# New Braunfels Bandera Smoker



## gt2003 (Mar 2, 2008)

I've currently got a new braunfels horizontal hondo smoker that I've had for probably 6-7 years. Anyway, the firebox is getting pretty worn and i expect it to rust out soon. Now, I could just replace it, but I'm considering a smoker like the New braunfels bandera. From what I can see, this is sort of a vertical smoker designed where you could actually use the firebox as a charcoal grill. I wouldn't ever do this. I have a grill for that purpose and my smoker will be strictly a smoker. Give me the advantages of a vertical smoker. My thought is that it will provide me more room for more pieces of meat. Also, let me know what other kinds of vertical smokers are available that I might look at. Thanks, Greg


----------



## wavector (Mar 2, 2008)

Personally, I llike the vertical versus the horizontal. Oklahoma Joe's use to make a bandera type smoker, but I'm not if they still make it. I found one on craigslist for a good price and the owner says it's about 1/8" thick which is thicker than the Bandera. For me I would just repair it without replacing the firebox, and keep on smokin' until it falls apart.

Here:

For the New Braunsfel Model

http://www.charbroil.com/Consumer/Re...?ProductID=718

If it another model go here and select the model you have:

http://www.charbroil.com/Consumer/ReplacementParts.aspx


----------



## richtee (Mar 2, 2008)

I had seen this unit yesterday at Bass Pro. It's thinner metal than a filing cabinet. I would not buy it.


----------



## cheech (Mar 2, 2008)

I have a Brinkman Smoke King Deluxe which is similar to the NB unit you mentioned.

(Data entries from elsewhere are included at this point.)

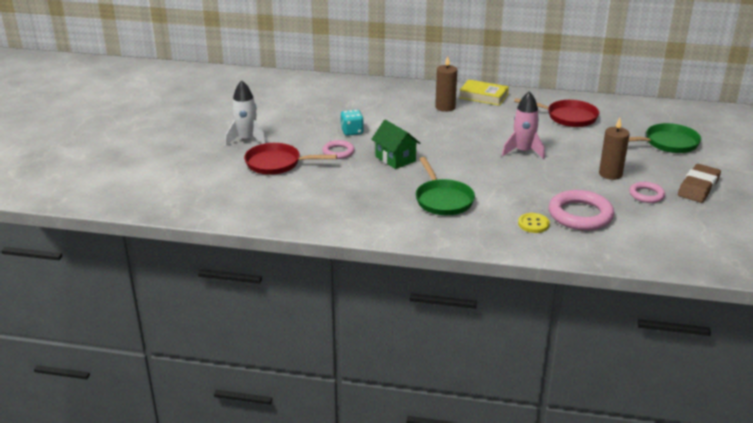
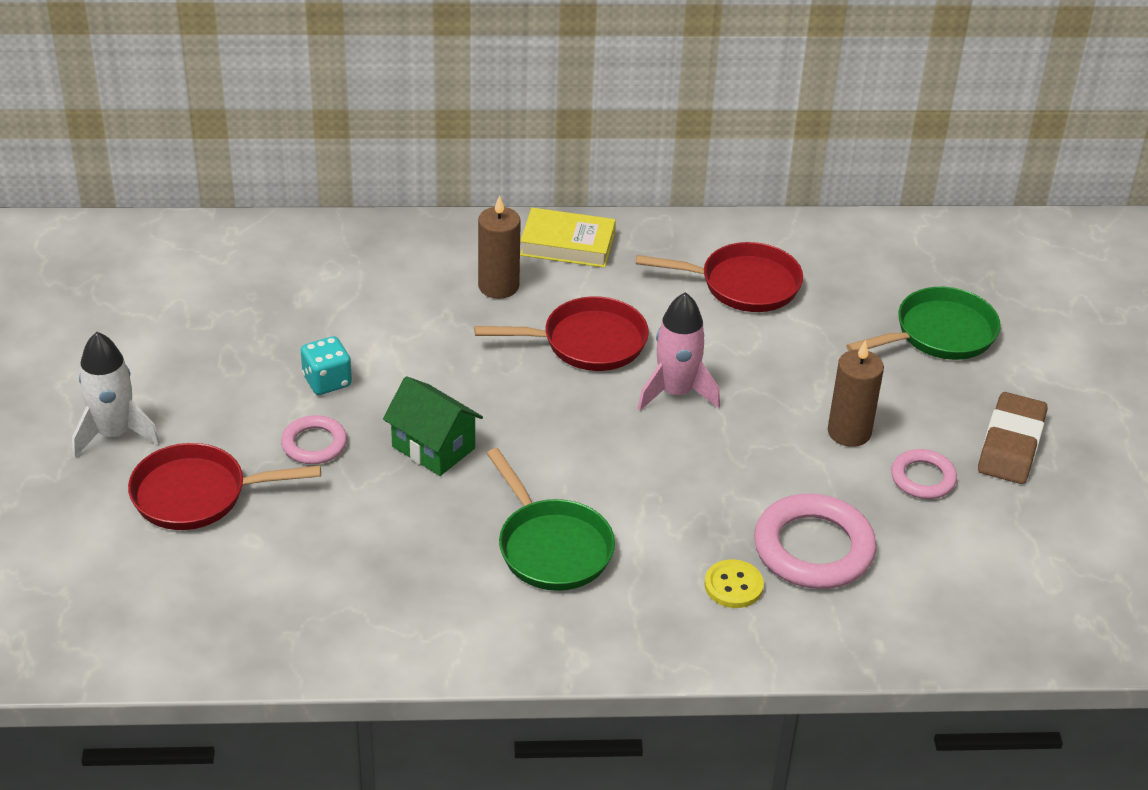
camera: 15 degrees left, 10 degrees up
none -> red pan [474,296,649,371]

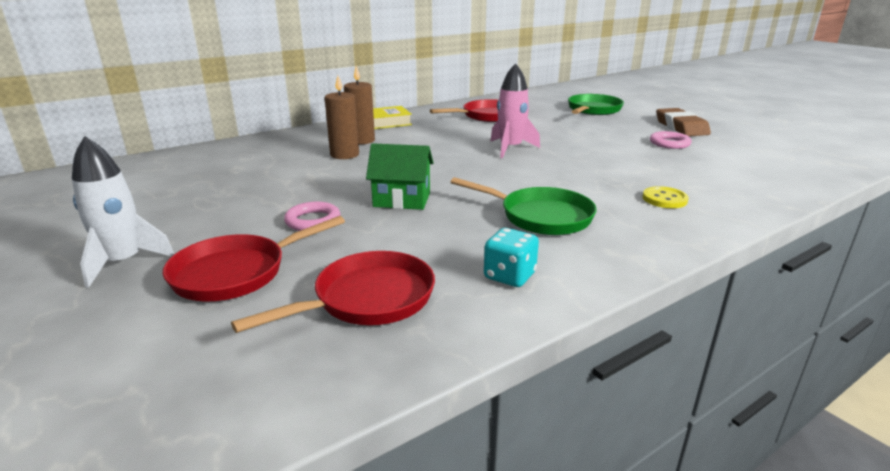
camera: 30 degrees left, 15 degrees down
turquoise dice [301,336,352,395] -> turquoise dice moved to [484,228,539,287]
red pan [474,296,649,371] -> red pan moved to [231,251,435,333]
pink ring [754,494,876,589] -> none
brown candle [828,340,884,447] -> brown candle moved to [325,76,359,159]

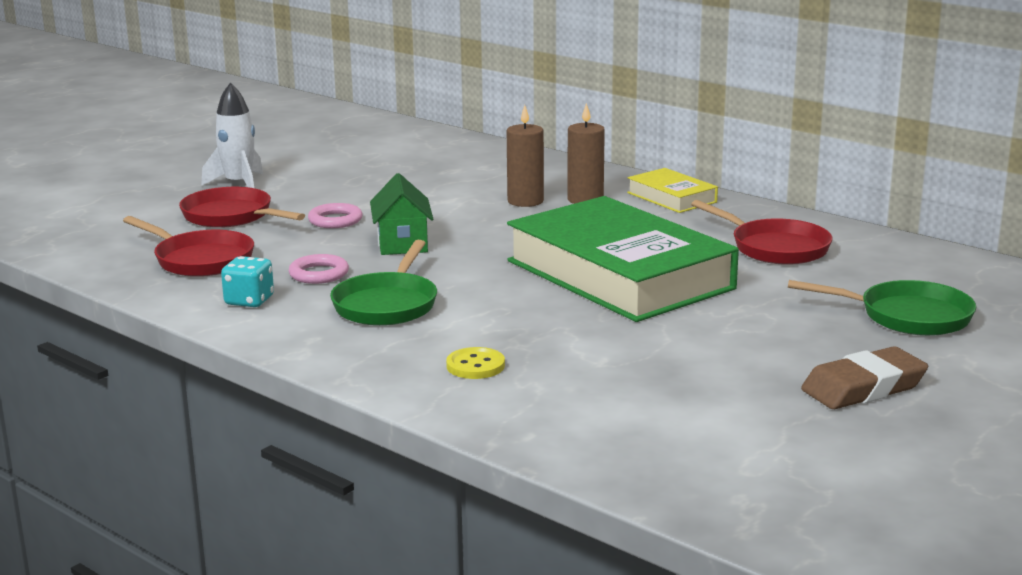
camera: 75 degrees right, 5 degrees down
pink rocket [490,63,540,158] -> green book [507,196,739,322]
pink ring [650,131,692,149] -> pink ring moved to [289,254,349,284]

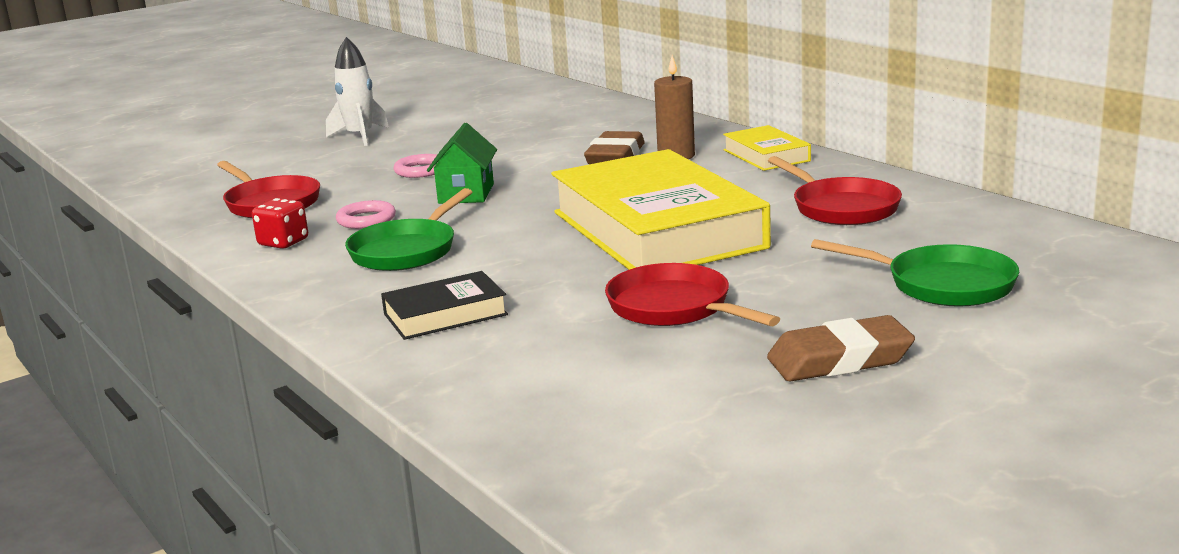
camera: 15 degrees right, 0 degrees up
red pan [179,187,305,228] -> red pan moved to [605,263,780,326]
turquoise dice [221,256,274,307] -> red dice [252,198,308,249]
yellow button [446,347,505,379] -> black book [381,271,508,340]
brown candle [507,105,544,207] -> brown eraser [584,131,644,164]
green book [507,196,739,322] -> yellow book [551,149,771,270]

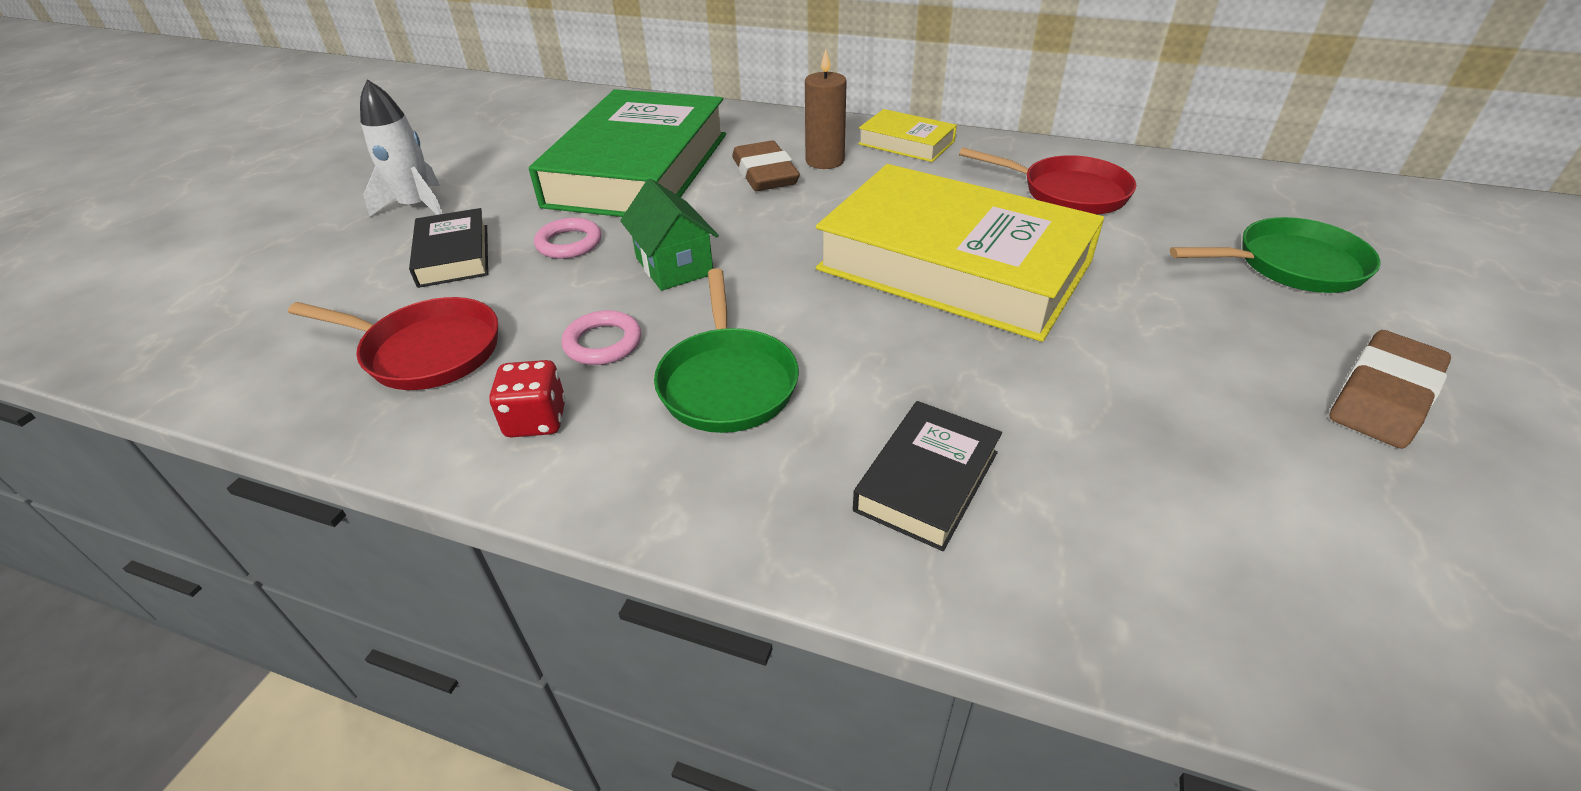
camera: 35 degrees left, 20 degrees up
red pan [605,263,780,326] -> none
none -> black book [409,208,488,288]
none -> green book [529,89,726,217]

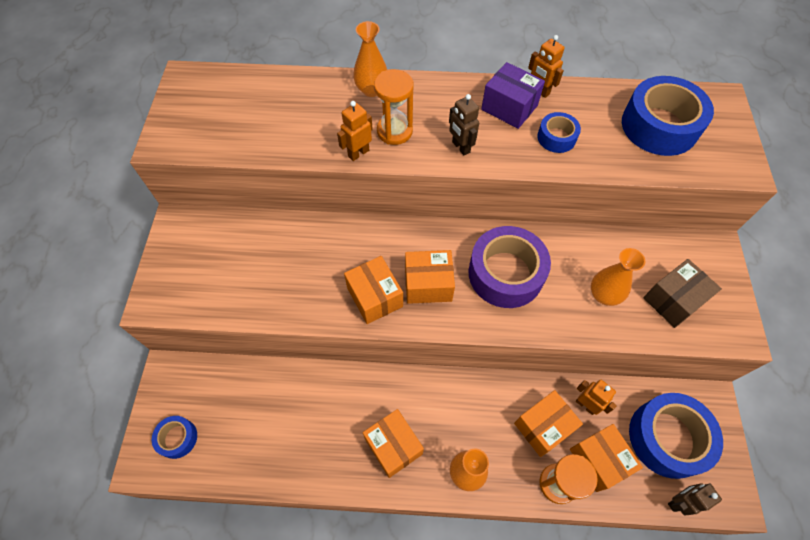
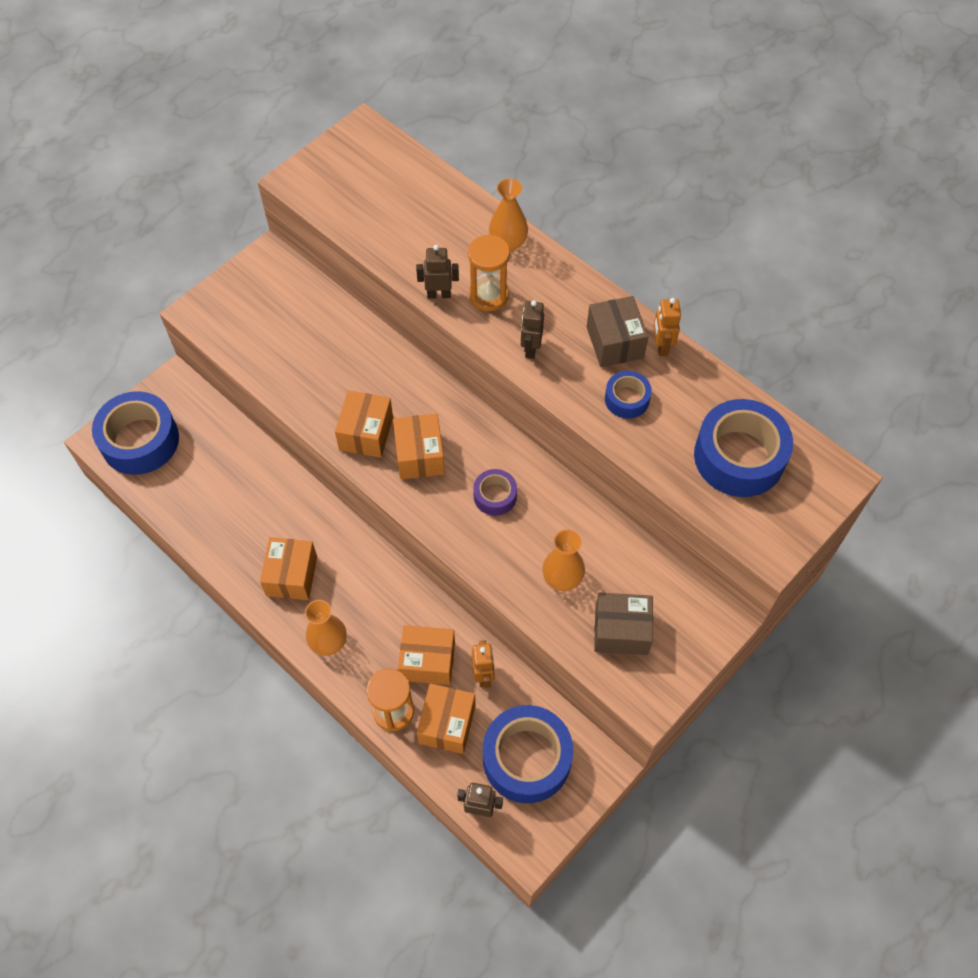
camera: 40 degrees right, 0 degrees up
blue tape [152,416,197,459] -> blue tape [92,391,179,475], size x1.97
orange robot [337,101,373,161] -> brown robot [416,245,459,299]
orange box [405,250,455,304] -> orange box turned 45 degrees clockwise [393,414,445,480]
purple tape [468,226,551,308] -> purple tape [473,469,517,516], size x0.51
purple box [481,62,545,129] -> brown box [587,296,649,367]

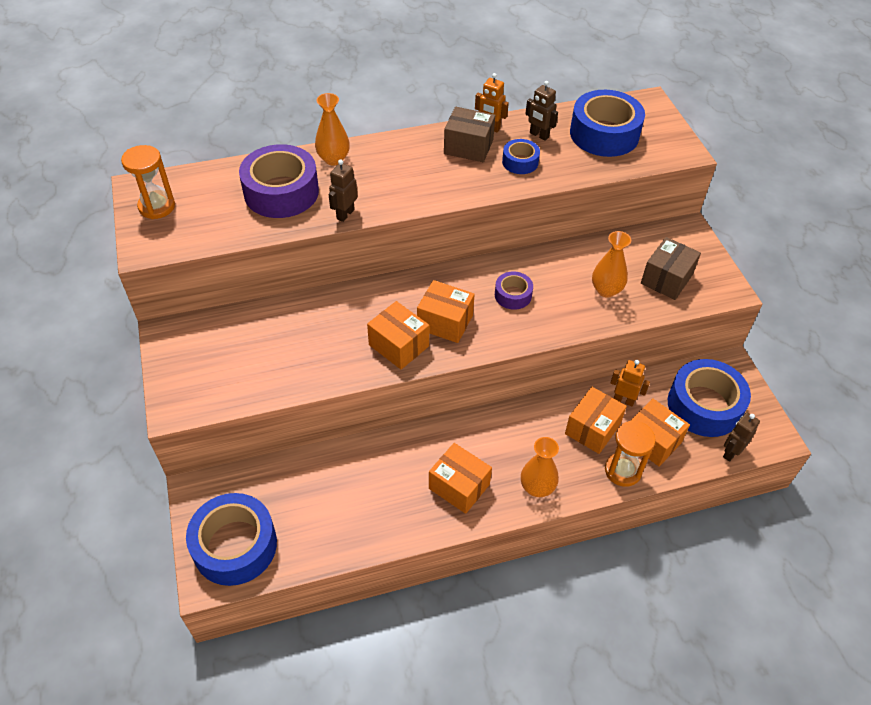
camera: 60 degrees left, 10 degrees down
orange hourglass [468,234,510,311] -> orange hourglass moved to [121,145,175,219]
brown robot [521,300,544,359] -> brown robot moved to [525,81,558,141]
none -> purple tape [239,144,319,218]

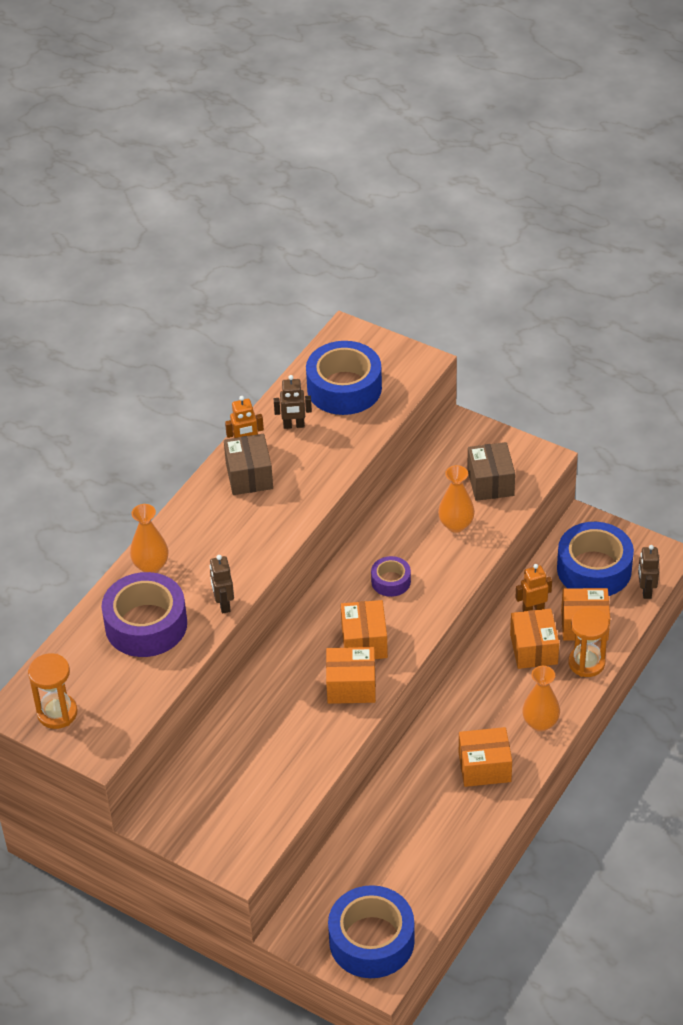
camera: 40 degrees left, 5 degrees down
orange box [417,280,475,343] -> orange box turned 75 degrees counterclockwise [341,600,388,659]
brown box [444,107,495,162] -> brown box turned 75 degrees counterclockwise [224,434,273,495]
blue tape [502,139,540,174] -> none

It is nice for placing a pan of water or juices in order to catch drippings, add flavor, and keep moisture in the meat. Unlike a horizontal unit you can not do that as easily.

I originally got my unit to smoke salami by hanging them rather than having them rest on my racks. I have yet to do this as I have made adjustments to my electric smoker.

I feel that the heat is a bit more even than what you would find on a horizontal unit as heat rises and this unit promotes that but I do not speak from experience on this one since I have not yet used a horizontal unit.

I love mine but think that a horizontal unit would be able to hold more meat than the vertical unit.

So like with most things there is good and bad on whatever smoker you have and really boils down to personal preference.

Happy smoking


----------



## gt2003 (Mar 3, 2008)

Thanks for the input.  I'll look very closely as different units before I purchase my next smoker.  I may stick with the horizontal but I might go with the vertical, I just don't know at this point.  I'll have to take a close look at construction as well as amount of room on the racks.  I appreciate the input, Greg


----------



## navionjim (Mar 3, 2008)

I have been using a NBB for seven years, there are trade offs but in general I like it. It has great capacity and the vertical cabinet allows you to hang meat rather than lay it on the racks. As far as racks go though, there is room for about ten of them so it works well for jerky or just large amounts of food. There are a few mods that it needs and it does use allot of fuel, wood or charcoal, your choice. I also have a gas ring I put in the firebox for cold smoking. Honestly I like the unit but it as Rich pointed out it is a bit thin and prone to rust. There is a whole web site devoted to the NBB you should check out. Here is the link.
Jimbo

http://www.bandera-brethren.com/


----------



## bugman (Mar 21, 2011)

I've had my Bandera for about 4 years.  I smoke just about every weekend.  I just keep the firebox touched up a few times per year with some High Heat spray paint.  It helps out a lot from it rusting up.  Plus you can order a custom cover through Brinks website that helps a ton.  I love the smoker, just hell maintaining a temp.  You have to always check it or it will get up high quick.


----------